[[ SOURCE DATA open ]]

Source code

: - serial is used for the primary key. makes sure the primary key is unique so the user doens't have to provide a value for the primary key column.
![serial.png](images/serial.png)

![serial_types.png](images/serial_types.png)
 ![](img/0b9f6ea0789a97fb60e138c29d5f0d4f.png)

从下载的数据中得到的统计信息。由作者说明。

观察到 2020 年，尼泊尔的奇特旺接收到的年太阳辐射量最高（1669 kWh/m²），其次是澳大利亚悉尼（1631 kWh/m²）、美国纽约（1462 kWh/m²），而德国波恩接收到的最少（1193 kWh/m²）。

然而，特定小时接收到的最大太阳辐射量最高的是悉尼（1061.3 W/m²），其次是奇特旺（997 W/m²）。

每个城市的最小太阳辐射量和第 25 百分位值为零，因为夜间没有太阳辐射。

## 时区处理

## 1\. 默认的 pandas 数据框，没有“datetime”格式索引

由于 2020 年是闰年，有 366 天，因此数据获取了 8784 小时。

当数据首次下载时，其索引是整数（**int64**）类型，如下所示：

[[ SOURCE DATA closed ]]

PROMPT
Please copy out the stretch from the line containing "观察到 2020 年，尼泊尔的奇特旺接收到的年太阳辐射量最高（1669" through the end of the items, putting "Chitwan" wherever "奇特旺" occurs and leaving everything else unchanged.

EXPECTED ANSWER
观察到 2020 年，尼泊尔的Chitwan接收到的年太阳辐射量最高（1669 kWh/m²），其次是澳大利亚悉尼（1631 kWh/m²）、美国纽约（1462 kWh/m²），而德国波恩接收到的最少（1193 kWh/m²）。

然而，特定小时接收到的最大太阳辐射量最高的是悉尼（1061.3 W/m²），其次是Chitwan（997 W/m²）。

每个城市的最小太阳辐射量和第 25 百分位值为零，因为夜间没有太阳辐射。

## 时区处理

## 1\. 默认的 pandas 数据框，没有“datetime”格式索引

由于 2020 年是闰年，有 366 天，因此数据获取了 8784 小时。

当数据首次下载时，其索引是整数（**int64**）类型，如下所示：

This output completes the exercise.